Let’s see another easy problem: given n pairs of parentheses, write a function to generate all combinations of well-formed parentheses. E.g. n = 3 => [”((()))”, “(()())”, “(())()”, “()(())”, “()()()”].
def solve(n)
dfs(n, n)
end
def dfs(o, c, s="", paths=[])
return if o > c || c < 0 || o < 0
if o == 0
paths << "#{s}#{')'*c}"
else
dfs(o-1, c, s+"(", paths)
dfs(o, c-1, s+")", paths)
end
paths
end
The graph for n = 3
would look like this:
Now let’s look at a problem with explicit backtracking: Given a set of candidate numbers (candidates) (without duplicates) and a target number (target), find all unique combinations in candidates where the candidate numbers sums to target, e.g. given [2,3,5] and target 8, the result is [[2,2,2,2], [2,3,3], [3,5]]
. Here is the code:
def solve(candidates, target)
return [] if candidates.empty?
dfs(candidates, target)
end
def dfs(c, t, k=0, sum=0, path=[], paths=[])
return if sum > t
if sum == t
paths << path.dup
else
(k..(c.size-1)).each do |i|
path << c[i]
dfs(c, t, i, sum+c[i], path, paths)
path.pop
end
end
paths
end
- We use
k..(c.size-1)
because we don’t want to reuse the same sequence: given [2,3,5] and target 8, if we’ve already found 3+5, we don’t want to reconsider 5+3. - Recurring on
i
so that we can reuse current number.
There is a variation of this problem in which case each number in candidates may only be used once in the combination. I’ll leave it to you.

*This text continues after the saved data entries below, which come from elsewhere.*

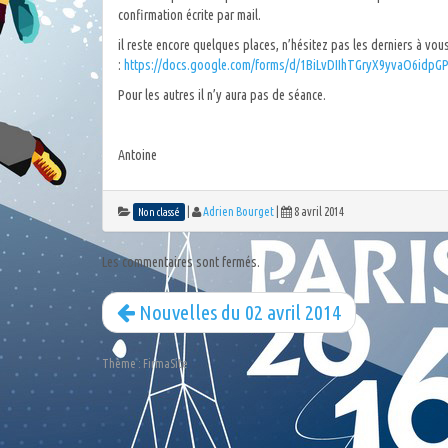
confirmation écrite par mail.
il reste encore quelques places, n’hésitez pas les derniers à vous
:
https://docs.google.com/forms/d/1BiLvDIIhTGryX9yvaO6idp
Pour les autres il n’y aura pas de séance.
Antoine
|
Adrien Bourget
|
8 avril 2014
Non classé
Les commentaires sont fermés.
Nouvelles du 02 avril 2014
Thème :
FirmaSite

Now back to the problem we saw last time in Union-Find:
- Search through all ‘O’s on border and mark them as ‘*’ (sinking the island).
- Flip all ‘O’s since it’s not connected to border.
- Flip all ‘*’s back to ‘O’.
def solve(board)
return if board.empty?
w, h = board[0].length, board.length
# step 1
(0...w).each do |j|
search(board, 0, j)
search(board, h-1, j)
end
(0...h).each do |i|
search(board, i, 0)
search(board, i, w-1)
end
# step 2 and 3
(0...h).each do |i|
(0...w).each do |j|
board[i][j] = 'X' if board[i][j] == 'O'
board[i][j] = 'O' if board[i][j] == '*'
end
end
end
# DFS
def search(board, i, j)
return if i < 0 || i > board.length-1 ||
j < 0 || j > board[0].length-1 ||
board[i][j] == 'X' || board[i][j] == '*'
board[i][j] = '*' # mark as visited
search(board, i-1, j) # up
search(board, i+1, j) # down
search(board, i, j-1) # left
search(board, i, j+1) # right
end
BFS and DFS each have their niche. DFS is good for cycle detection and can be used to implement an algorithm called topological sort, we’ll explore these ideas in part 2.